The U.S. has trained its citizens well into buying into the myth that the criminal justice system, that locking people up, is a panacea for crime, and for other social ills. Earlier today I overheard a woman talking on her cell phone using this refrain: “I swear I wanna lock him up. I swear I wanna lock him up.” I don’t know why she wants this individual locked up, or what he has done that might warrant being locked up.” I do know though that oftentimes people look to the criminal justice system, to locking people up, as their first response, and not just to crime.
Working with people impacted by the criminal justice system, and knowing countless people impacted by the criminal justice system, of having been locked up, there is this recurring theme: women in intimate relationships with men who have been in prison, who are on or off parole, will use that fact against them in cases where the only “crime” that happened was he broke their heart. I want to talk about one case in particular.
A young man spend about 20 years in prison, having been imprisoned as a teenager. He gets out, had married his childhood sweetheart while they were in prison. Unlike most prison marriages, this was not a marriage of convenience. They had previous history, that is, they knew each other before his imprisonment. While he was in prison he had conjugal visits, from which they had two children. This was a young man who truly cared about his family. In any event, he’s released from prison. Parole does not let him live with his wife, so he has to go live with his mother. A couple of months pass before Parole allows him to change his residence and live with his wife and children. Things quickly go wrong in Paradise. Although they did everything humanly possible to be a family while he was in prison, still, they lived parallel lives. While he was in prison, his wife raised the kids. They were used to her parenting style. He joins his family and immediately assumes the role of father and provider. The oldest, a girl, a teenager, immediately has problems with his parenting style, with his restrictions, calls him a “drill sargeant.” He is highly disciplined, in part as a result of more than two decades of imprisonment. What he doesn’t realize is that, in his absence, the family had roles. He couldn’t return and state his role and impose it on them.

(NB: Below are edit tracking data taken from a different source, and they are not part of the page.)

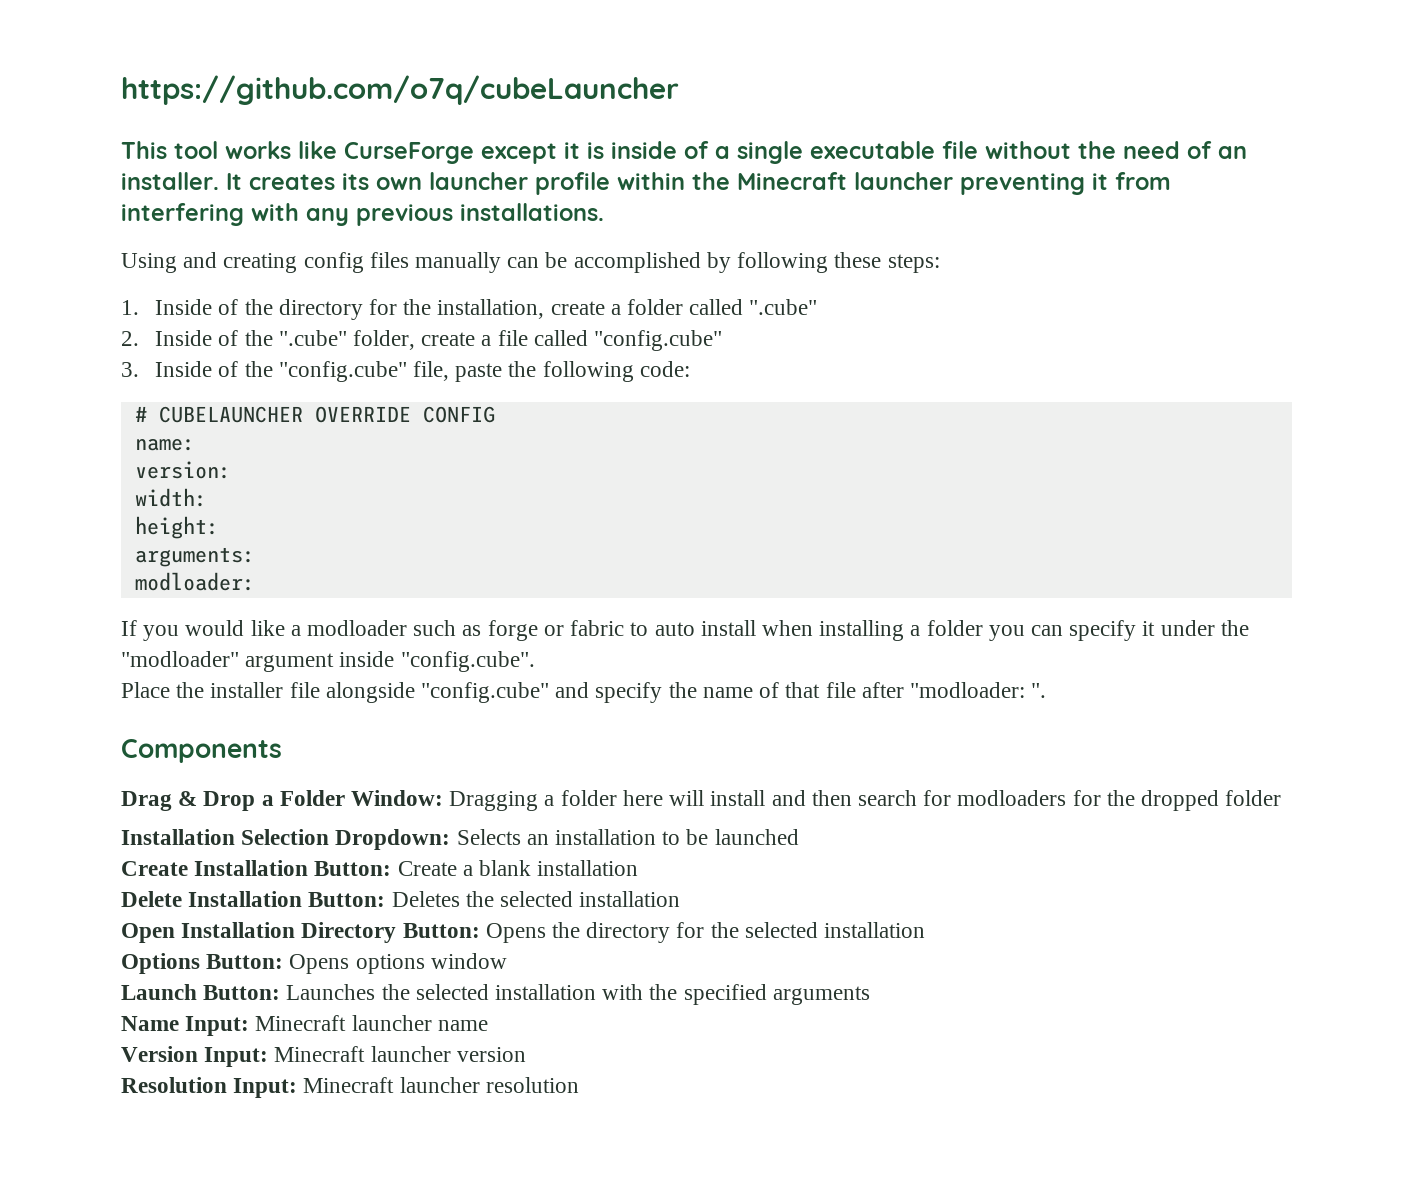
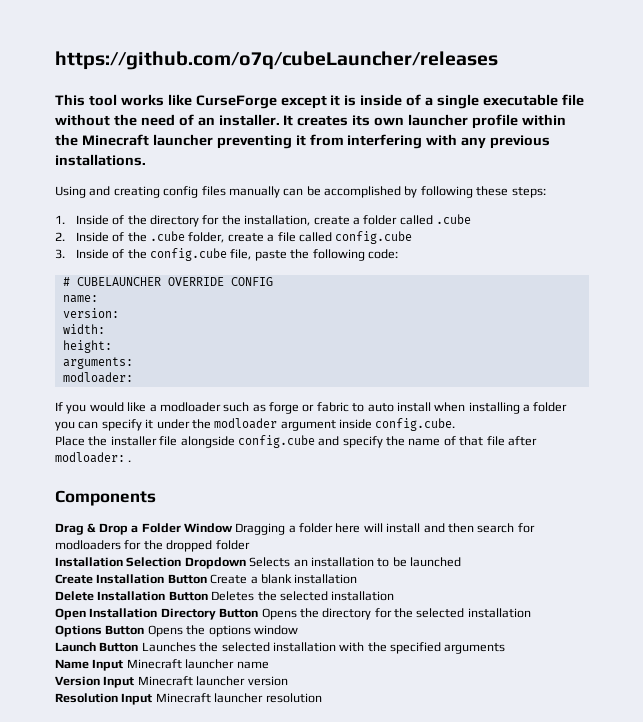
[121,75,679,105] https://github.com/o7q/cubeLauncher -> [55,51,498,70] https://github.com/o7q/cubeLauncher/releases
[749,299,818,315] ".cube" -> [436,214,472,224] .cube
[278,330,347,346] ".cube" -> [150,231,186,241] .cube
[594,330,723,351] "config.cube" -> [335,231,413,244] config.cube
[278,361,407,382] "config.cube" -> [150,248,228,261] config.cube
[121,651,239,667] "modloader" -> [214,418,278,429] modloader
[400,651,535,672] "config.cube". -> [375,418,456,431] config.cube.
[421,682,550,703] "config.cube" -> [237,435,315,448] config.cube
[909,682,1047,698] "modloader: ". -> [55,452,132,463] modloader: .
[351,790,444,806] Window: -> [183,523,233,533] Window
[335,829,451,850] Dropdown: -> [184,557,246,569] Dropdown
[314,861,392,876] Button: -> [167,574,207,584] Button
[308,892,386,907] Button: -> [168,591,208,601] Button
[402,923,480,938] Button: -> [219,608,259,618] Button
[206,954,350,974] Button: Opens -> [105,625,206,637] Button Opens the
[203,985,281,1000] Button: -> [99,642,139,652] Button
[185,1016,250,1036] Input: -> [92,659,124,671] Input
[204,1047,269,1067] Input: -> [103,676,135,688] Input
[233,1078,298,1098] Input: -> [121,693,153,705] Input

In any event, he and his wife separates. He becomes involved with other women. The first knows about his criminal justice status. He is on parole, after having spent more than two decades in prison. He’s a good man who needs to find his way in this world after living in the world of prison. She falls in love with him, and they have many good moments together. About two years into their relationship, things are not as good between them. There is another woman, but there are also things between them. She wants to control him. He wants to be free, despite being on parole. One thing leads to another, that is, he breaks up with her. She tries everything in her power to reconcile, but he has moved on with another woman. She calls his parole officer, tells her that he hit her. He is instructed to immediately report to the parole office to see his parole officer. Despite the fact that he is doing well otherwise, that is, professionally, and nothing like this has come up the four years he has been on parole, his parole officer is ready to lock him up. Who knows what was going on in his ex-girlfriend’s mind to call in Parole. She realizes that they are going to lock him up, and that’s not what she wants. She wants him back. She confesses to Parole that he never hit her, that he broke up with her and broke her heart. At this point the Field Parole Officer’s supervisor, a male, is brought in. The ex-girlfriend is very attractive, and the Senior Parole Officer hits on her, tells her that this is a problem with many men who have been in prison, they don’t know how to treat or appreciate a good woman. He tells her that he’s heard this story many times, and that the women have second thoughts or regrets, and recant. She tells him that truly, her ex hasn’t hit her, only broke her heart. Parole still wants to lock him up. She says she would not cooperate in any shape, form or fashion in locking him up.
This individual was one of the lucky ones, in that he wasn’t locked up for a technical parole violation. This is a serious problem with Parole. Parole doesn’t give such men the benefit of the doubt, and women who make accusations against them know this. This all stems back to the fact that the U.S. has trained its citizens to call in law enforcement, to lock people up, even when they haven’t done anything to warrant being locked up.